March 13, 2018 / 6:12 PM / 3 months ago

L'ex-PM japonais Kan plaide à Paris pour la fin du nucléaire

PARIS (Reuters) - “Le sens de l’Histoire va vers l’arrêt du nucléaire”, a déclaré mardi à l’Assemblée nationale l’ancien Premier ministre Naoto Kan, qui dirigeait le Japon au moment de la catastrophe de Fukushima, le 11 mars 2011.

"Le sens de l'Histoire va vers l'arrêt du nucléaire", a déclaré mardi à l'Assemblée nationale l'ancien Premier ministre Naoto Kan, qui dirigeait le Japon au moment de la catastrophe de Fukushima, le 11 mars 2011. /Photo d'archives/REUTERS/Issei Kato

En visite en France à l’occasion du septième anniversaire de l’accident nucléaire, il a été invité par le groupe La France insoumise au Palais-Bourbon à faire part de son expérience et à partager sa ferme opposition à l’énergie nucléaire.

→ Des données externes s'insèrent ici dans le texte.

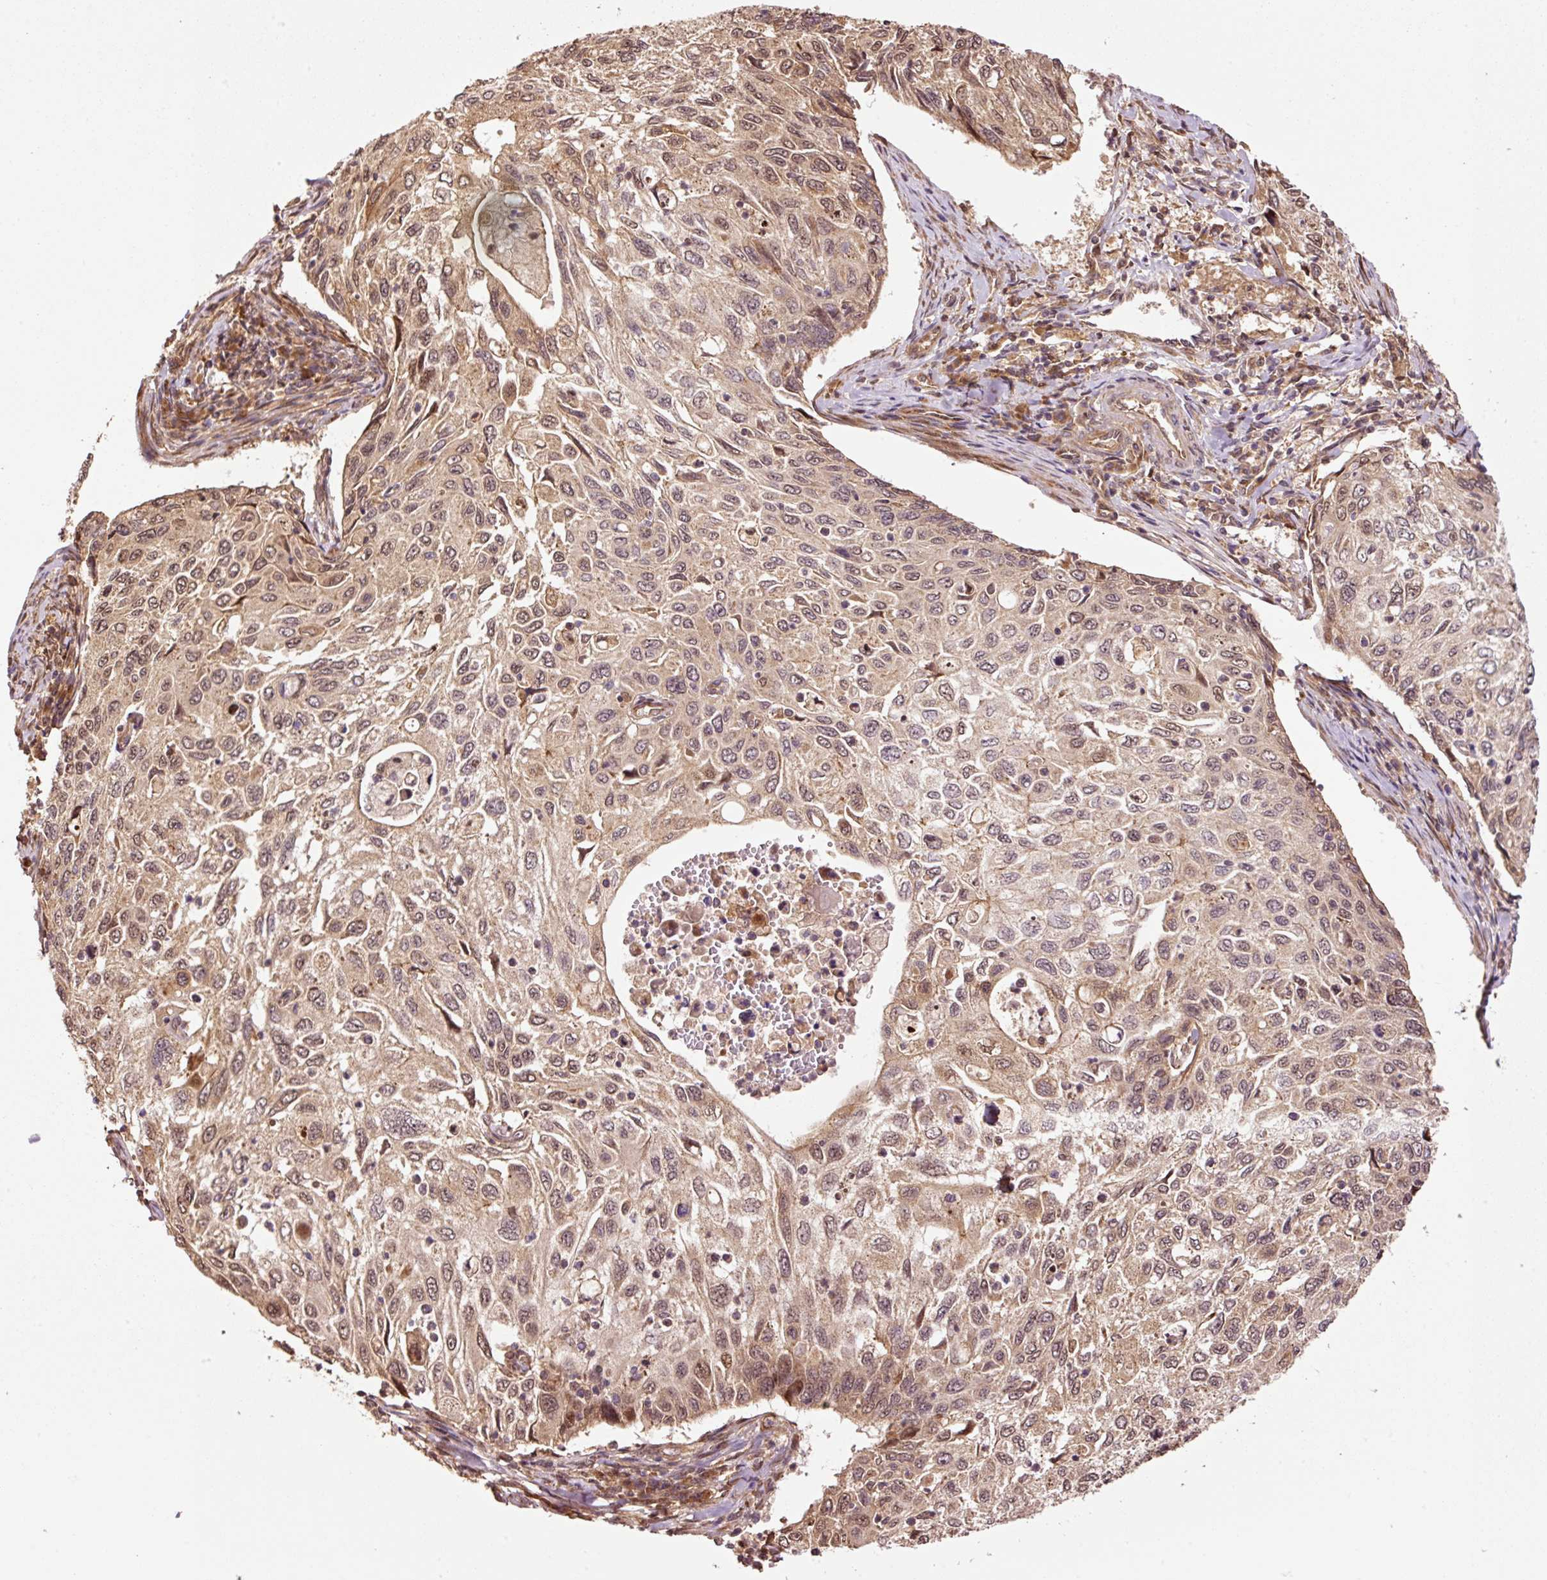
{"staining": {"intensity": "moderate", "quantity": ">75%", "location": "cytoplasmic/membranous,nuclear"}, "tissue": "cervical cancer", "cell_type": "Tumor cells", "image_type": "cancer", "snomed": [{"axis": "morphology", "description": "Squamous cell carcinoma, NOS"}, {"axis": "topography", "description": "Cervix"}], "caption": "Immunohistochemistry (IHC) image of cervical cancer stained for a protein (brown), which exhibits medium levels of moderate cytoplasmic/membranous and nuclear positivity in approximately >75% of tumor cells.", "gene": "OXER1", "patient": {"sex": "female", "age": 70}}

Devant des députés et des journalistes, l’ex-dirigeant a raconté comment il avait géré l’une des plus graves catastrophes de l’Histoire du nucléaire civil avec celle de Tchernobyl, survenue en Ukraine en 1986.

Depuis lors, et après avoir “changé d’avis à 180 degrés” quant au bien-fondé du nucléaire, Naoto Kan plaide pour l’abandon de ce type d’énergie.

“Aucune technologie ne peut nous protéger d’un accident comme celui-ci”, a dit l’ancien Premier ministre, dont le pays s’est passé pendant près de deux ans du nucléaire après la catastrophe, et compte aujourd’hui cinq réacteurs en fonctionnement.

Naoto Kan a dit l’importance de favoriser les énergies renouvelables au détriment de l’atome, à l’origine de 75% de l’énergie produite en France, qui compte 58 réacteurs.

“Le sens de l’Histoire va vers l’arrêt du nucléaire”, a-t-il dit, selon une traduction du japonais vers le français, soulignant notamment “le coût faramineux du nucléaire, encore augmenté par le relèvement des normes de sécurité à la suite de la catastrophe de Fukushima”.

Présente dans la salle, la députée La République en marche Barbara Pompili l’a interrogé sur la lutte contre le réchauffement climatique - sachant que le nucléaire ne produit aucune émission de gaz à effet de serre, à la différence des énergies fossiles.

“Je voulais entendre quelqu’un qui a été confronté à la gestion d’une crise grave”, a dit à Reuters la présidente de la commission Développement durable de l’Assemblée. “On se rend compte, à travers certaines paroles dont la sienne, que c’est une question de volonté politique et de vision. Quand on a une vision des choses assez claire, on met en place les outils.”

Le ministre de la Transition écologique, Nicolas Hulot, a officialisé en novembre dernier le report de l’échéance de 2025 pour réduire de quelque 75% à 50% la part du nucléaire dans la production d’électricité en France.